This current body of work, both paintings and sculptures, has evolved out of my daily walks through the forest preserve near my home paired with a commute to my studio practice in the city. The fresco paintings and tree sculptures attempt to speak to the merging of nature with contemporary culture. This is a message which mimics the early fresco prehistoric cave paintings in both material and form. Working on the fresco paintings with pigment, ink, tea, charcoal and wax a fantasy time line evolves as contemporary imagery is married to primitive mark making. The irregularity of the plaster surface, with its cracks and divots, lends itself to the individuality of each piece with a reference to the infinite possibilities of interpreting shared experiences.
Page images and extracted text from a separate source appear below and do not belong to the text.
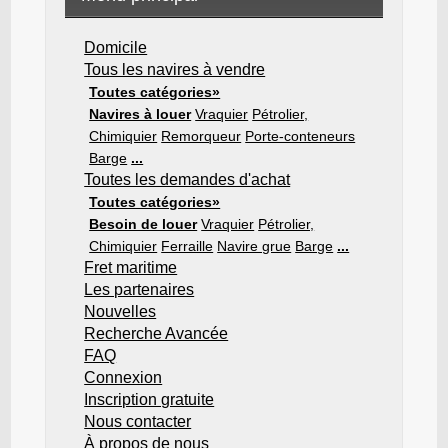
Domicile
Tous les navires à vendre
Toutes catégories»
Navires à louer
Vraquier
Pétrolier,
Chimiquier
Remorqueur
Porte-conteneurs
Barge
...
Toutes les demandes d'achat
Toutes catégories»
Besoin de louer
Vraquier
Pétrolier,
Chimiquier
Ferraille
Navire grue
Barge
...
Fret maritime
Les partenaires
Nouvelles
Recherche Avancée
FAQ
Connexion
Inscription gratuite
Nous contacter
À propos de nous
In recent paintings the bird imagery speaks to universal and contemporary questions regarding migration, shelter (nesting) and homelessness along with the ideas of beauty and adaptability. I believe Emily Dickinson expressed it best in her poem “Hope is the Thing with Feathers”:
“Hope is the thing with feathers
That perches in the soul
And sings the tune without the words,
And never stops at all,
And sweetest in the gale is heard,
And sore must be the storm
That could abash the little bird
That kept so many warm,
I’ve heard it on the chilliest land,
And the strangest sea;
Yet never in extremity
It asked a crumb of me”
Over the past several years there has been a natural evolution in my studio from the building of a fresco painting to assembling tree sculptures in hopes to further highlight how culture and nature have merged. Using found objects, such as broken tree branches, wire, Styrofoam, clay, paper and studio rags to name a few, each piece is reflective of natures beauty and adaptability; what once was, what could be.